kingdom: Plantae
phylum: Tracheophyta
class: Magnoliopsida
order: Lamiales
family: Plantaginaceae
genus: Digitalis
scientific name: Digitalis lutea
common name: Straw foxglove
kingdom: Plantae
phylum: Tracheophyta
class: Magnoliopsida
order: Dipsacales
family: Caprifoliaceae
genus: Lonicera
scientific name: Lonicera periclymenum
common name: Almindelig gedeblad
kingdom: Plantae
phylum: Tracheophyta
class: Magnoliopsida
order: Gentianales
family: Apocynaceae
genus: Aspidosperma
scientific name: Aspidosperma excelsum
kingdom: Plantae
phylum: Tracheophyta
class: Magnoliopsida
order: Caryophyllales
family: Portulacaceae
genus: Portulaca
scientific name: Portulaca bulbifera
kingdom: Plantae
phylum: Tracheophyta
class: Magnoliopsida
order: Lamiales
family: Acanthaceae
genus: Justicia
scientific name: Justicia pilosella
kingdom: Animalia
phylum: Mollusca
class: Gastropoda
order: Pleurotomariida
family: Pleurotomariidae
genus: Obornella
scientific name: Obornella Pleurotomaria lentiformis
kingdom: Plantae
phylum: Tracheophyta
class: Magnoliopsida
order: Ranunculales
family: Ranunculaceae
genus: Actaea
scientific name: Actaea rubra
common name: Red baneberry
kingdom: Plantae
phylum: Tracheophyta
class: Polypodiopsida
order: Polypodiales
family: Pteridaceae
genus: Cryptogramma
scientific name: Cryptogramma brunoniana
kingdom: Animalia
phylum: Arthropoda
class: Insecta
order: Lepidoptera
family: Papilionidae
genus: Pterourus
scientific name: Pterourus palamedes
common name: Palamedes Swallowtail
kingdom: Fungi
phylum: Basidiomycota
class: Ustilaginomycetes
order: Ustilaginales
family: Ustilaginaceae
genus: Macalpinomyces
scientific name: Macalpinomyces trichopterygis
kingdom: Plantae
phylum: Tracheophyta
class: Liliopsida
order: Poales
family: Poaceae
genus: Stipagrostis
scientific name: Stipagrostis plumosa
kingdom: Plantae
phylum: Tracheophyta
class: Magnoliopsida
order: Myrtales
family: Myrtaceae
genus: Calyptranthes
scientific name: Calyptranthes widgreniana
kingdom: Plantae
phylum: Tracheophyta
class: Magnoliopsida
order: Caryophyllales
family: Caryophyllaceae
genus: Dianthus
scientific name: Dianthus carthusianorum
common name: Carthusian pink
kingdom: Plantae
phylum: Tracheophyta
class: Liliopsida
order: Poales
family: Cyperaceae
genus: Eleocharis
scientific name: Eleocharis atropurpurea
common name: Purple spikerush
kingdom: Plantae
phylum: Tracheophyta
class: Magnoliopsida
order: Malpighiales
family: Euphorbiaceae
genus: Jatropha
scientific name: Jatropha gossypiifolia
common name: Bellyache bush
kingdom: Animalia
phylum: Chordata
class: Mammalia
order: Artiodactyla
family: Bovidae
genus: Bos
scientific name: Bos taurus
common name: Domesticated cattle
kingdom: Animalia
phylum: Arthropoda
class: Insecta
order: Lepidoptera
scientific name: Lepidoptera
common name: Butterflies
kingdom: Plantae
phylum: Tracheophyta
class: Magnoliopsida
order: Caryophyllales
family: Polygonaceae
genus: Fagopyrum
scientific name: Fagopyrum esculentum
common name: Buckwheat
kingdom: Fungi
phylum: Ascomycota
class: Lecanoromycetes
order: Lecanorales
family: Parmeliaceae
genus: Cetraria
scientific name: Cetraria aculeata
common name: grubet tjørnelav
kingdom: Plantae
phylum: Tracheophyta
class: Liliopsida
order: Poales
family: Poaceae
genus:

> _EXERCISE DESCRIPTION_
Render every line of the records above as a Markdown table with two columns, Row for the row number and Line for the line itself. Leave out any blank lines.

> _WRITTEN SOLUTION_
| Row | Line |
|---|---|
| 1 | kingdom: Plantae |
| 2 | phylum: Tracheophyta |
| 3 | class: Magnoliopsida |
| 4 | order: Lamiales |
| 5 | family: Plantaginaceae |
| 6 | genus: Digitalis |
| 7 | scientific name: Digitalis lutea |
| 8 | common name: Straw foxglove |
| 9 | kingdom: Plantae |
| 10 | phylum: Tracheophyta |
| 11 | class: Magnoliopsida |
| 12 | order: Dipsacales |
| 13 | family: Caprifoliaceae |
| 14 | genus: Lonicera |
| 15 | scientific name: Lonicera periclymenum |
| 16 | common name: Almindelig gedeblad |
| 17 | kingdom: Plantae |
| 18 | phylum: Tracheophyta |
| 19 | class: Magnoliopsida |
| 20 | order: Gentianales |
| 21 | family: Apocynaceae |
| 22 | genus: Aspidosperma |
| 23 | scientific name: Aspidosperma excelsum |
| 24 | kingdom: Plantae |
| 25 | phylum: Tracheophyta |
| 26 | class: Magnoliopsida |
| 27 | order: Caryophyllales |
| 28 | family: Portulacaceae |
| 29 | genus: Portulaca |
| 30 | scientific name: Portulaca bulbifera |
| 31 | kingdom: Plantae |
| 32 | phylum: Tracheophyta |
| 33 | class: Magnoliopsida |
| 34 | order: Lamiales |
| 35 | family: Acanthaceae |
| 36 | genus: Justicia |
| 37 | scientific name: Justicia pilosella |
| 38 | kingdom: Animalia |
| 39 | phylum: Mollusca |
| 40 | class: Gastropoda |
| 41 | order: Pleurotomariida |
| 42 | family: Pleurotomariidae |
| 43 | genus: Obornella |
| 44 | scientific name: Obornella Pleurotomaria lentiformis |
| 45 | kingdom: Plantae |
| 46 | phylum: Tracheophyta |
| 47 | class: Magnoliopsida |
| 48 | order: Ranunculales |
| 49 | family: Ranunculaceae |
| 50 | genus: Actaea |
| 51 | scientific name: Actaea rubra |
| 52 | common name: Red baneberry |
| 53 | kingdom: Plantae |
| 54 | phylum: Tracheophyta |
| 55 | class: Polypodiopsida |
| 56 | order: Polypodiales |
| 57 | family: Pteridaceae |
| 58 | genus: Cryptogramma |
| 59 | scientific name: Cryptogramma brunoniana |
| 60 | kingdom: Animalia |
| 61 | phylum: Arthropoda |
| 62 | class: Insecta |
| 63 | order: Lepidoptera |
| 64 | family: Papilionidae |
| 65 | genus: Pterourus |
| 66 | scientific name: Pterourus palamedes |
| 67 | common name: Palamedes Swallowtail |
| 68 | kingdom: Fungi |
| 69 | phylum: Basidiomycota |
| 70 | class: Ustilaginomycetes |
| 71 | order: Ustilaginales |
| 72 | family: Ustilaginaceae |
| 73 | genus: Macalpinomyces |
| 74 | scientific name: Macalpinomyces trichopterygis |
| 75 | kingdom: Plantae |
| 76 | phylum: Tracheophyta |
| 77 | class: Liliopsida |
| 78 | order: Poales |
| 79 | family: Poaceae |
| 80 | genus: Stipagrostis |
| 81 | scientific name: Stipagrostis plumosa |
| 82 | kingdom: Plantae |
| 83 | phylum: Tracheophyta |
| 84 | class: Magnoliopsida |
| 85 | order: Myrtales |
| 86 | family: Myrtaceae |
| 87 | genus: Calyptranthes |
| 88 | scientific name: Calyptranthes widgreniana |
| 89 | kingdom: Plantae |
| 90 | phylum: Tracheophyta |
| 91 | class: Magnoliopsida |
| 92 | order: Caryophyllales |
| 93 | family: Caryophyllaceae |
| 94 | genus: Dianthus |
| 95 | scientific name: Dianthus carthusianorum |
| 96 | common name: Carthusian pink |
| 97 | kingdom: Plantae |
| 98 | phylum: Tracheophyta |
| 99 | class: Liliopsida |
| 100 | order: Poales |
| 101 | family: Cyperaceae |
| 102 | genus: Eleocharis |
| 103 | scientific name: Eleocharis atropurpurea |
| 104 | common name: Purple spikerush |
| 105 | kingdom: Plantae |
| 106 | phylum: Tracheophyta |
| 107 | class: Magnoliopsida |
| 108 | order: Malpighiales |
| 109 | family: Euphorbiaceae |
| 110 | genus: Jatropha |
| 111 | scientific name: Jatropha gossypiifolia |
| 112 | common name: Bellyache bush |
| 113 | kingdom: Animalia |
| 114 | phylum: Chordata |
| 115 | class: Mammalia |
| 116 | order: Artiodactyla |
| 117 | family: Bovidae |
| 118 | genus: Bos |
| 119 | scientific name: Bos taurus |
| 120 | common name: Domesticated cattle |
| 121 | kingdom: Animalia |
| 122 | phylum: Arthropoda |
| 123 | class: Insecta |
| 124 | order: Lepidoptera |
| 125 | scientific name: Lepidoptera |
| 126 | common name: Butterflies |
| 127 | kingdom: Plantae |
| 128 | phylum: Tracheophyta |
| 129 | class: Magnoliopsida |
| 130 | order: Caryophyllales |
| 131 | family: Polygonaceae |
| 132 | genus: Fagopyrum |
| 133 | scientific name: Fagopyrum esculentum |
| 134 | common name: Buckwheat |
| 135 | kingdom: Fungi |
| 136 | phylum: Ascomycota |
| 137 | class: Lecanoromycetes |
| 138 | order: Lecanorales |
| 139 | family: Parmeliaceae |
| 140 | genus: Cetraria |
| 141 | scientific name: Cetraria aculeata |
| 142 | common name: grubet tjørnelav |
| 143 | kingdom: Plantae |
| 144 | phylum: Tracheophyta |
| 145 | class: Liliopsida |
| 146 | order: Poales |
| 147 | family: Poaceae |
| 148 | genus: |